As I said, everything United does will be suspect now

An engaged couple were removed from a United Airlines flight to Costa Rica on Saturday, as the airline remained under scrutiny following outrage caused by a video last week of a passenger being forcibly removed from a flight.

Seriously, everything trivial:

The statement from a United spokeswoman said the airline offered the couple a discounted hotel rate for the night, and rebooked them on a Sunday morning flight.

But Michael Hohl and his fianc, Amber Maxwell, told KHOU they tried to pay for upgraded seating and were denied, after finding another passenger sleeping across their seats when they were the last to board.

After moving within the economy cabin a few rows up, flight crew denied their request to pay a supplement for the seats, which United sells as “economy plus”, and told them to move back to their original seats, Hohl said.

“We thought not a big deal, it’s not like we are trying to jump up into a first-class seat,” Hohl told KHOU. “We were simply in an economy row a few rows above our economy seat.”

10 comments on “As I said, everything United does will be suspect now

  1. Why didn’t they or the crew simply wake the sleeping passenger up? It’s not as if said passenger was going to be allowed to lay across multiple seats come take off.

  2. Dunno, Clarissa. Was he airline staff? Was he diverse? Was he too big and nasty-looking to disturb? Was he an air marshall? (Do they still have those?)

  3. Yeah this makes zero sense. Why would they be removed from the flight rather than just waking up the sleeper and telling him to shift his arse. Or even if for some reason or another they couldn’t do that there were these empty economy plus seats that it would be sensible to put them in rather than bumping them from a obviously not fully booked flight.

    Something is missing.

  4. According to United, “these passengers repeatedly attempted to sit in upgraded seating which they did not purchase and they would not follow crew instructions to return to their assigned seats”. According to the bloke, that’s not so.

  5. Presumably their error was in moving seats prior to take-off. If they had simply waited until the plane was in the air, they could have hopped up to Premium Economy and no ground cops would have been involved.

    Otoh, if I were a paying Premium Economy passenger, I’d be peeved to find that I had to pay extra whereas others were getting upgraded for free.

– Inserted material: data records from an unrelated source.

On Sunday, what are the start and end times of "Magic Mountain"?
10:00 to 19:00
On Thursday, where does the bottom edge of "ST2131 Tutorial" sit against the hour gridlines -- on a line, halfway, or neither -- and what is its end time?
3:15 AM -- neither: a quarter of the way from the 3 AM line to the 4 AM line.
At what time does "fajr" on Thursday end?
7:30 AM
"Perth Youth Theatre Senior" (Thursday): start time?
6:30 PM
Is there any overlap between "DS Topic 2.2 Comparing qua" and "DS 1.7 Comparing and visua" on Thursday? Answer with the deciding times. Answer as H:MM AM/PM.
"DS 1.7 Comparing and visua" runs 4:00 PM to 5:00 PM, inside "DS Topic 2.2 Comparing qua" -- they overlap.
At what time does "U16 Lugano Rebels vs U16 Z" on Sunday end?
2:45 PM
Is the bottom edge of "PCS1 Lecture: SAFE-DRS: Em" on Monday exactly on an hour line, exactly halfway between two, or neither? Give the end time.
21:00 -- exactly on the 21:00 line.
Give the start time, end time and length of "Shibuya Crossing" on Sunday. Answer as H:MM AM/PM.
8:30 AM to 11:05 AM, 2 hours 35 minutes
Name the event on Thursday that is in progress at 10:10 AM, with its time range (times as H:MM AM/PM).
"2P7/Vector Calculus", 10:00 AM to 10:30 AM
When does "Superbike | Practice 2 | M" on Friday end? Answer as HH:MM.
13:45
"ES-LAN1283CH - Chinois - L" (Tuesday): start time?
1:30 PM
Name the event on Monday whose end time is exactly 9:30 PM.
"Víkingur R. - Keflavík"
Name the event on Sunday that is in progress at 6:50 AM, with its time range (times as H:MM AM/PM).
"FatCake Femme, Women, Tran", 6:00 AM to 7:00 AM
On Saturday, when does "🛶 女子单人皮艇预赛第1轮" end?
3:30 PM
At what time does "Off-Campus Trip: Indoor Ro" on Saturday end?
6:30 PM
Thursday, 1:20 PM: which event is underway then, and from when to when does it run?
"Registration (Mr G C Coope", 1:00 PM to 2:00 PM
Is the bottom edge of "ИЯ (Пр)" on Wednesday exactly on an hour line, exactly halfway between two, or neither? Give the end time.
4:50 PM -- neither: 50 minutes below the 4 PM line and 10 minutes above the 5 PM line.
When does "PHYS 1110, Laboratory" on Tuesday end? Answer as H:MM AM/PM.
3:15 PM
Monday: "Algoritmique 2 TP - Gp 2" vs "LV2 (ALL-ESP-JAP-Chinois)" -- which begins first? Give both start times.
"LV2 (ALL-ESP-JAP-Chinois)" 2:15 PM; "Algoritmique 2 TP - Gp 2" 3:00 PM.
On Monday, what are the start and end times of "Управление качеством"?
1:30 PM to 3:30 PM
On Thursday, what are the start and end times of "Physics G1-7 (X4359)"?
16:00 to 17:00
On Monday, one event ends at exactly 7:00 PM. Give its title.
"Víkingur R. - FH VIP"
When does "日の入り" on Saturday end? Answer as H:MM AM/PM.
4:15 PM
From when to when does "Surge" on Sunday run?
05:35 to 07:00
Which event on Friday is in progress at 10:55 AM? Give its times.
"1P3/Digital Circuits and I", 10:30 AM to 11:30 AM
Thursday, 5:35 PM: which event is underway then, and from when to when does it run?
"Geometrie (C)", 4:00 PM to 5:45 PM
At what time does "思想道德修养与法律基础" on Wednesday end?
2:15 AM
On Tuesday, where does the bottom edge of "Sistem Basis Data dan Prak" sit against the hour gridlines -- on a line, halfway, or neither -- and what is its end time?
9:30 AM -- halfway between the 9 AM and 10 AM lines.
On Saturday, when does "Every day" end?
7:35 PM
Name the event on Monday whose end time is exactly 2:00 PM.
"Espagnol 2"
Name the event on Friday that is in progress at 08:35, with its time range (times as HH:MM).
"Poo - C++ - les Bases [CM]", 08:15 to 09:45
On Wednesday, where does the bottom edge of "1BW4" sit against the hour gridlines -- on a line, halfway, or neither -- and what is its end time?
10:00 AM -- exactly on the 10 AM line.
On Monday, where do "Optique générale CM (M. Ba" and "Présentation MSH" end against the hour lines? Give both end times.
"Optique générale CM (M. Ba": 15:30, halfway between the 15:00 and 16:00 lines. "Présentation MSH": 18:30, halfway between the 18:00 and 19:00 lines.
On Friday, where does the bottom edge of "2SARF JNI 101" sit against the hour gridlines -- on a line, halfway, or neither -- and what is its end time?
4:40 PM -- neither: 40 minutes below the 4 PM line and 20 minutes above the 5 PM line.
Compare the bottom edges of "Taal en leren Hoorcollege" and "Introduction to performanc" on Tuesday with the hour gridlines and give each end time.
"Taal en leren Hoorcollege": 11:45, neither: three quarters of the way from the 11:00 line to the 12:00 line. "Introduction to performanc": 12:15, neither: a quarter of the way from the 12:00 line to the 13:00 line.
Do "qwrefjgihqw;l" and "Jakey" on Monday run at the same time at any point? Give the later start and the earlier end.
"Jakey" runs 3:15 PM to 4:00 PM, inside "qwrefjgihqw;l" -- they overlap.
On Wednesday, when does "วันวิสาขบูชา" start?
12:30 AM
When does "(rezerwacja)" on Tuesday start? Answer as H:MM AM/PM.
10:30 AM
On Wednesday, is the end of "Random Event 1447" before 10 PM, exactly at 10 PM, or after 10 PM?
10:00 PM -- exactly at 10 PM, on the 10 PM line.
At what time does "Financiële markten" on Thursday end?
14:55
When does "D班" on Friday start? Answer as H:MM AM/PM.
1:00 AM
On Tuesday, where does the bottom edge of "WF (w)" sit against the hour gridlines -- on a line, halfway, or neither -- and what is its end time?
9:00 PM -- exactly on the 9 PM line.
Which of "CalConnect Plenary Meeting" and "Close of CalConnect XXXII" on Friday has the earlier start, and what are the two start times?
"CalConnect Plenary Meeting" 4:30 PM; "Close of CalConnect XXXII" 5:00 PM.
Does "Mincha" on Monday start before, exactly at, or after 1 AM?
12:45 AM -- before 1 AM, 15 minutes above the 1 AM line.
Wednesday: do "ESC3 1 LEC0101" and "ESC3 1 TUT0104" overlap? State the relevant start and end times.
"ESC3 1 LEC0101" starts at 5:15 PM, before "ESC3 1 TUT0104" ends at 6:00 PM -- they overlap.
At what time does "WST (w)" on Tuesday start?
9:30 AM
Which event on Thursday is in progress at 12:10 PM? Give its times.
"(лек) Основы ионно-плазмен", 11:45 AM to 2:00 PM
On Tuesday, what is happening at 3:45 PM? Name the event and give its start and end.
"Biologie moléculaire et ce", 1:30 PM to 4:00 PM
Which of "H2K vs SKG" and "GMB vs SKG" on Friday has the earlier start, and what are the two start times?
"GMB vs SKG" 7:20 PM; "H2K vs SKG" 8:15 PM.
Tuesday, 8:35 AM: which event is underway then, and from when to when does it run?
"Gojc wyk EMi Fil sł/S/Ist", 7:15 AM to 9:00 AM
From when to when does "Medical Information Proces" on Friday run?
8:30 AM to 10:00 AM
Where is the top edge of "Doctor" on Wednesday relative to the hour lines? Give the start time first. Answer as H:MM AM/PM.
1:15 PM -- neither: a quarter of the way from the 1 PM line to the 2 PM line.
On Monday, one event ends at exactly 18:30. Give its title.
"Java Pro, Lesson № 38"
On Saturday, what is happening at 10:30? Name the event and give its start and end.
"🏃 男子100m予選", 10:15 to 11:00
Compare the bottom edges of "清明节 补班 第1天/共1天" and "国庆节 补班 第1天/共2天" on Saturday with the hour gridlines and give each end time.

  6. I don’t know what size of plane it was but I know that on the smaller ones, they get very peeved if you move before take-off, even into another seat in exactly the same class, because of the balance calculations (although they don’t weigh you, so it can’t be that important – and if you check in online, they have no idea at all whether you are Svelte Simone or Billy the Bloater!)

    Also, I’ve never tried to pay for an upgrade after check-in, but I don’t suppose that the cabin crew have the means to price or take payment for upgrades. It’s usually hard enough paying them for stuff they are trying to sell to you.

  7. Plenty of airlines will sell you an upgrade (if available) after boarding. Since cabin crew are probably on commission, they’ll be delighted to assist – you’d need to sell a lot of sandwiches to earn as much as a seat upgrade.

  8. “. . . because of the balance calculations (although they don’t weigh you, so it can’t be that important – and if you check in online, they have no idea at all whether you are Svelte Simone or Billy the Bloater!)”

    This is a pretty good indication that the ‘balance calculations’ don’t actually happen at all.

    Worst the pilot does is fiddle with the trim tabs.

  9. No idea about balancing calcs for small modern aircraft, but when seating passengers in a DC3, you load them from the back row then forwards. If you do this the other way round, you can put too much weight ahead of the main landing gear under the wings (a DC3 being an old design has a tail wheel rather than a nose wheel), and tip the aircraft on it’s nose.
    Once airborne, it probably doesn’t matter a great deal where passengers sit.

    Iirc for the same reason, cargo breaking loose and sliding forward (thus shoving the nose into the ground) during rough landings has resulted in some accounted for a number of crashes of Dc3s and similar era aircraft.